Setup

Get the data

We will send you the file you’ll use, stl_lead.csv (a comma-separated value file) in Slack.

Before you move on, read more about the data here.

Create a version-controlled R Project

  • Create a new version-controlled R Project named stl-lead-yourinitials (for example, mine would be stl-lead-ah). Remember: there are multiple ways to set up a version controlled project, either through RStudio or starting with a new repo on GitHub then cloning.
  • Add three subfolders to your R project: data, docs and figs
  • Copy the data you downloaded above into the data folder of your project
  • Create and save a new Quarto document as stl_lead_inequity.qmd in the docs folder

Read in & explore the data

In your .qmd:

  • Attach the tidyverse and janitor packages in a new code chunk

  • Read in the stl_lead.csv data as stl_lead and use janitor::clean_names to convert all variable names to lower snake case

  • Do some basic exploration of the dataset (e.g. using summary, data visualizations and summary statistics).

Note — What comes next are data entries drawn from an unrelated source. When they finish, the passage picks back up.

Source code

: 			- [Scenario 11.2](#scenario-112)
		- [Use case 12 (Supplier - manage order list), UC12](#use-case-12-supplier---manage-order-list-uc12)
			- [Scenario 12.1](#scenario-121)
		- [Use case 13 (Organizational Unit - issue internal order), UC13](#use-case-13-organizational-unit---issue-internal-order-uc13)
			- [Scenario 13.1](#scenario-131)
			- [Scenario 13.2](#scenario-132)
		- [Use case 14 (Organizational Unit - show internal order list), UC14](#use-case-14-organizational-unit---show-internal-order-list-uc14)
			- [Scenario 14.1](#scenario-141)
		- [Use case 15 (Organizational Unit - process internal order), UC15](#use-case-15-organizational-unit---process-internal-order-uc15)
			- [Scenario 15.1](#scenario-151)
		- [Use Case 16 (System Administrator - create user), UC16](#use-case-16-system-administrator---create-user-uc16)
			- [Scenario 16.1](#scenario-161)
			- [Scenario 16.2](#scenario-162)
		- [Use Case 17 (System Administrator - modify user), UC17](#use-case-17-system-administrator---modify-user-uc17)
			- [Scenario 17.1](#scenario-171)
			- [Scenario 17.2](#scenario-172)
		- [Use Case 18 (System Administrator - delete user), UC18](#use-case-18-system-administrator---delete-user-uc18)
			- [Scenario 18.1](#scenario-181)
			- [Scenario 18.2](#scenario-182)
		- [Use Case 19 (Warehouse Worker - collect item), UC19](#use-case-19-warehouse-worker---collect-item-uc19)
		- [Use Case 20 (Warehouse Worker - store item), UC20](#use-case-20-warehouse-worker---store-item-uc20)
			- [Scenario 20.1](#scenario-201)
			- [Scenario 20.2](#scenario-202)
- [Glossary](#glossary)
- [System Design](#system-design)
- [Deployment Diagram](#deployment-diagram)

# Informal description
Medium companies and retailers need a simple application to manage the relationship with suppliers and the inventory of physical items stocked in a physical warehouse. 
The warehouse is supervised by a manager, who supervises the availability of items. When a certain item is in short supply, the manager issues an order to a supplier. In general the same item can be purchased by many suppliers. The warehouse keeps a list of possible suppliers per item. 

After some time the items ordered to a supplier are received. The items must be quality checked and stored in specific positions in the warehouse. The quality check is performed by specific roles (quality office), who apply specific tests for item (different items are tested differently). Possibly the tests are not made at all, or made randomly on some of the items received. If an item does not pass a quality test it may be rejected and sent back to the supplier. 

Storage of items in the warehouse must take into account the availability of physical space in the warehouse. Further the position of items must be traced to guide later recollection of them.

  • In a new code chunk, from stl_lead create a new data frame called stl_lead_prop that has one additional column called prop_white that returns the percent of each census tract identifying as white (variable white in the dataset divided by variable totalPop, times 100). You may need to do some Googling. Hint: dplyr::mutate(new_col = col_a / col_b) will create a new column new_col that contains the value of col_a / col_b

Create a scatterplot

  • In a new code chunk, create a scatterplot graph of the percentage of children in each census tract with elevated blood lead levels (pctElevated) versus the percent of each census tract identifying as white.
  • Customize by updating several aesthetics (e.g. size, opacity (see alpha =), color, etc.)
  • Store the scatterplot as stl_lead_plot
  • Have the scatterplot returned in the knitted html - customize the size that it appears when knitted
  • Also save a .png of the scatterplot to figs, with dimensions of (6” x 5”) (width x height)
  • In text above or below the scatterplot, write 1 - 2 sentences describing the overall trend that you observe from your graph

Create a histogram

  • Create a histogram of only the pctElevated column in the data frame (remember, this will only take one variable - the frequency is calculated for you by geom_histogram)
  • Customize the fill, color, and size aesthetics - test some stuff! Feel free to make it awful.
  • Once you’ve played around with customization, export the histogram as a .jpg to the figs folder
  • Make sure the histogram also shows up in your rendered html

Render & push

  • Render your .qmd
  • Stage, commit, pull then push changes using the command line

Share & test

  • Share the link to your public GitHub repo with a neighbor
  • Fork the repo your neighbor shared, then clone to get set up locally in RStudio
  • Navigate to their .qmd
  • Render - does everything work? Cool, your neighbor made a reproducible project with file paths you can use too!

End activity